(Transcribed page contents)
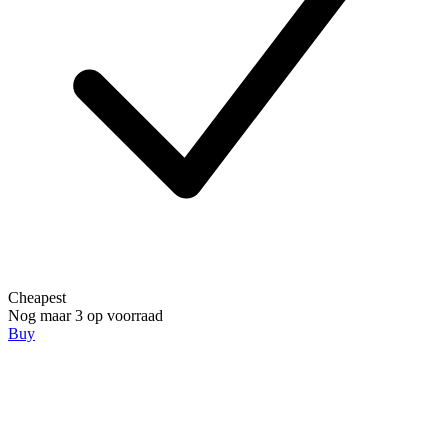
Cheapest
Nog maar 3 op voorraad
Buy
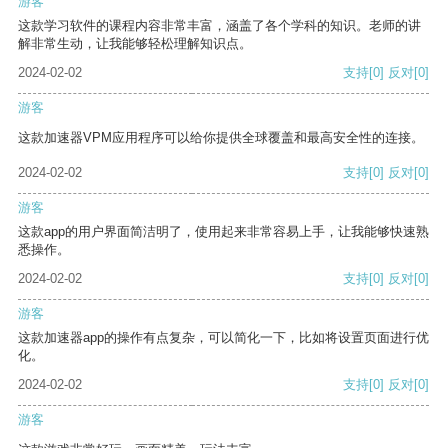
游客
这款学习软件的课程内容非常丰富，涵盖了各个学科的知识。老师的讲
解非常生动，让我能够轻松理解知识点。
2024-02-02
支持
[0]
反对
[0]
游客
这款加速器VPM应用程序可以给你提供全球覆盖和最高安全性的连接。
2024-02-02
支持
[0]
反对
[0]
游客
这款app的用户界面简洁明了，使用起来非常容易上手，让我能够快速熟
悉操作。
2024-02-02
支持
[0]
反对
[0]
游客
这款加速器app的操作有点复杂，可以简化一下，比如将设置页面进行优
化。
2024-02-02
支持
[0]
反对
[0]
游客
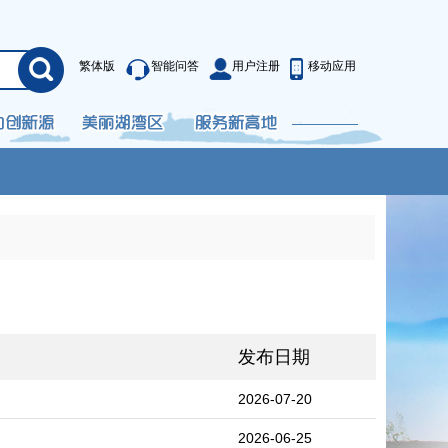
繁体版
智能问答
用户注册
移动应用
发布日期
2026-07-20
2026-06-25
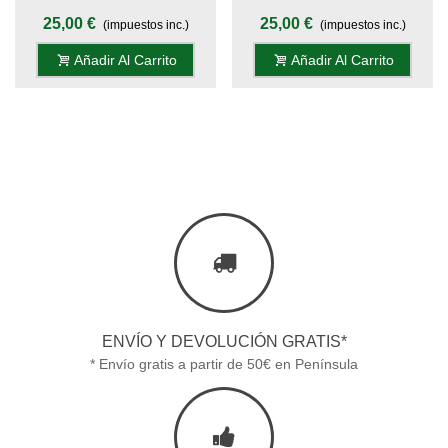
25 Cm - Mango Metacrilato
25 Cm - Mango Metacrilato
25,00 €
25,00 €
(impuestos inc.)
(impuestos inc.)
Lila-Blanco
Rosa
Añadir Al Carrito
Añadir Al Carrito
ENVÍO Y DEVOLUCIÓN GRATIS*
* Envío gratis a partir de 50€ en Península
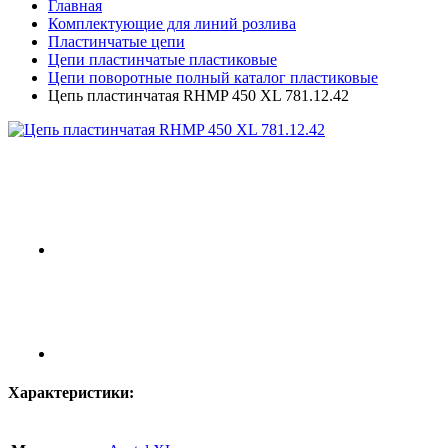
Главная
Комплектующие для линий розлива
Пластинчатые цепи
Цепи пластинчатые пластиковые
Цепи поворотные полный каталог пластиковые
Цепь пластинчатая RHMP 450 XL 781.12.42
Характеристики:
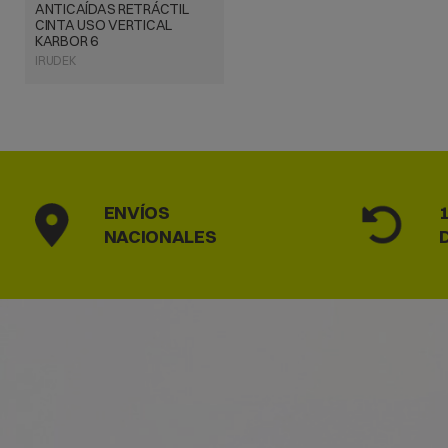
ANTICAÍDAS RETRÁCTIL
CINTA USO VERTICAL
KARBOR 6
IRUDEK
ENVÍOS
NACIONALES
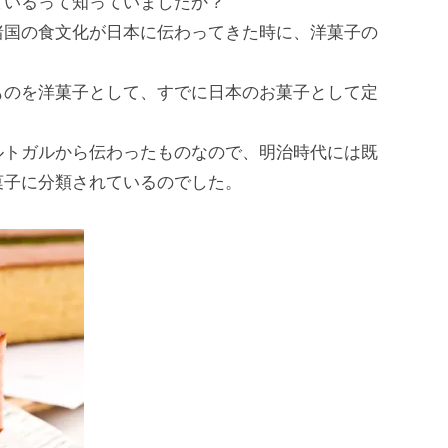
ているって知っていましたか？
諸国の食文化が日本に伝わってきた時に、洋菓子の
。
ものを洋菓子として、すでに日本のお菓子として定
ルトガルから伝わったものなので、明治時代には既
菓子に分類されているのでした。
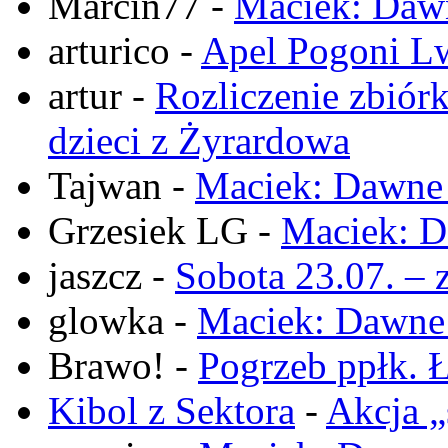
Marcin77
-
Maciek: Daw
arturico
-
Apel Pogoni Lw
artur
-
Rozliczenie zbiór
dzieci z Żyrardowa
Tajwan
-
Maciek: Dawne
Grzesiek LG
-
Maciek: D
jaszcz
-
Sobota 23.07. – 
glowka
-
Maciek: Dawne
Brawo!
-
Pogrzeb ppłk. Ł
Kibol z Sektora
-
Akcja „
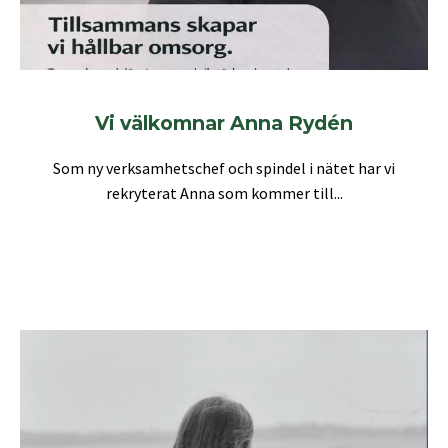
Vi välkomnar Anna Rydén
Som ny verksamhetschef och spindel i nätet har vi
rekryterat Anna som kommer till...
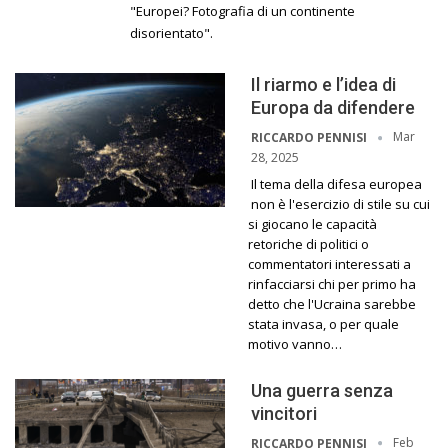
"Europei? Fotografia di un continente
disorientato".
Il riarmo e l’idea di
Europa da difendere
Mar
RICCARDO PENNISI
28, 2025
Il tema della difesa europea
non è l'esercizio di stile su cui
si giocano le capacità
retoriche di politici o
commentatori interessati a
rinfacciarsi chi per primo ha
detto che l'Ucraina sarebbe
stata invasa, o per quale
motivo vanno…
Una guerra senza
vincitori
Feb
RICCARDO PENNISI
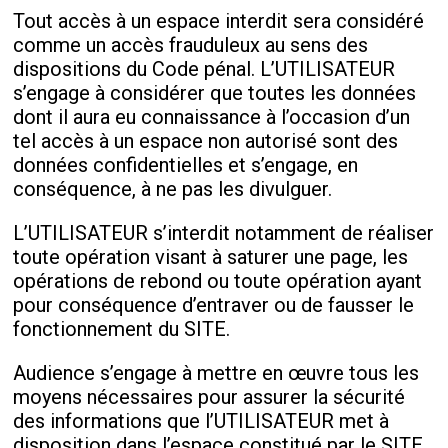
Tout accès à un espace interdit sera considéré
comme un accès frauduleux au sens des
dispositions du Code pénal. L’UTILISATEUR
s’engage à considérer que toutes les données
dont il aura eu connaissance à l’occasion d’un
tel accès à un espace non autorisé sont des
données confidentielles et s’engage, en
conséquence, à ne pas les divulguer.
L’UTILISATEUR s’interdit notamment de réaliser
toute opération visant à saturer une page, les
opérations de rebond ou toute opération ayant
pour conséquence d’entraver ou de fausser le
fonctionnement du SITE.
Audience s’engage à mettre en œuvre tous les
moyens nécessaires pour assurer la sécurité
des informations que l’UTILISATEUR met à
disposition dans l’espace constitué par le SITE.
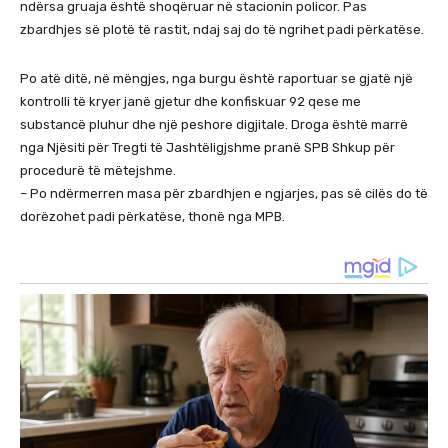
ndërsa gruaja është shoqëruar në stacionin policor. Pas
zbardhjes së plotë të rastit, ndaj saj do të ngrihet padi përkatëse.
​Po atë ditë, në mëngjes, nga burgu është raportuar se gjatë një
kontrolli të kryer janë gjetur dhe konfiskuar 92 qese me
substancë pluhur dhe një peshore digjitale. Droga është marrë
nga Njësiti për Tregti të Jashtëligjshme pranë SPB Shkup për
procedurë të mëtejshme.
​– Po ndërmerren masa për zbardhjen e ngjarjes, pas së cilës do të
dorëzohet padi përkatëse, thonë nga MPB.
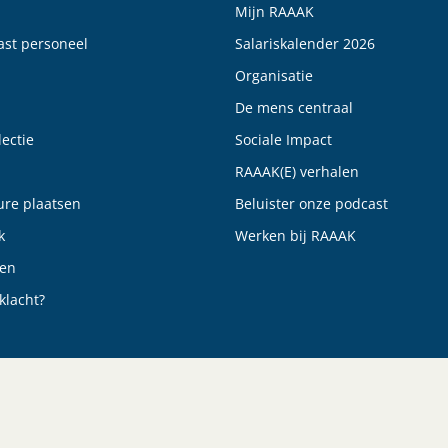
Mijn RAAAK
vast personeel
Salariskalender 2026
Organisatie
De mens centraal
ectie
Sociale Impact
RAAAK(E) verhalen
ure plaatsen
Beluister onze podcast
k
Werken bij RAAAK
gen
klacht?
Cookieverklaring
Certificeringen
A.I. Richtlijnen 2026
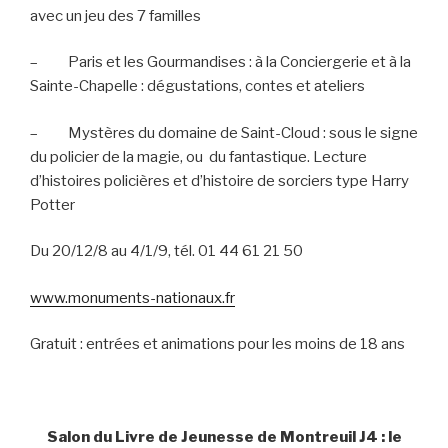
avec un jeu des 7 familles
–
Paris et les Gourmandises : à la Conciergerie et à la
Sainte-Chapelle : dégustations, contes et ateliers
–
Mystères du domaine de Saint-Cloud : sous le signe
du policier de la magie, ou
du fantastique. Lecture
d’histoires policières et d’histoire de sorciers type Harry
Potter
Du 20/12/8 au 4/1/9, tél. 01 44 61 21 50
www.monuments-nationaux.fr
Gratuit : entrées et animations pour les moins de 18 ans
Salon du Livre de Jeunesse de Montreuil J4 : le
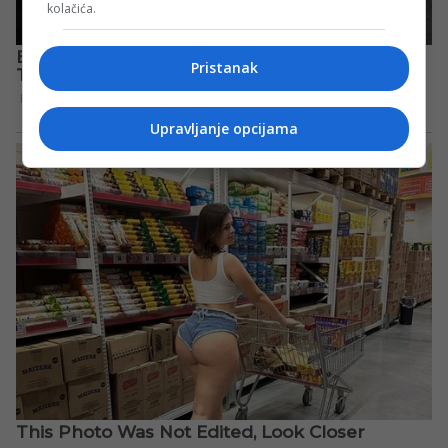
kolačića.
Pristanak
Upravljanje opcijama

* TASK DETAILS *
Report each line of the data in which the word "accès" appears.

* TASK RESPONSE *
Tout accès à un espace interdit sera considéré
comme un accès frauduleux au sens des
tel accès à un espace non autorisé sont des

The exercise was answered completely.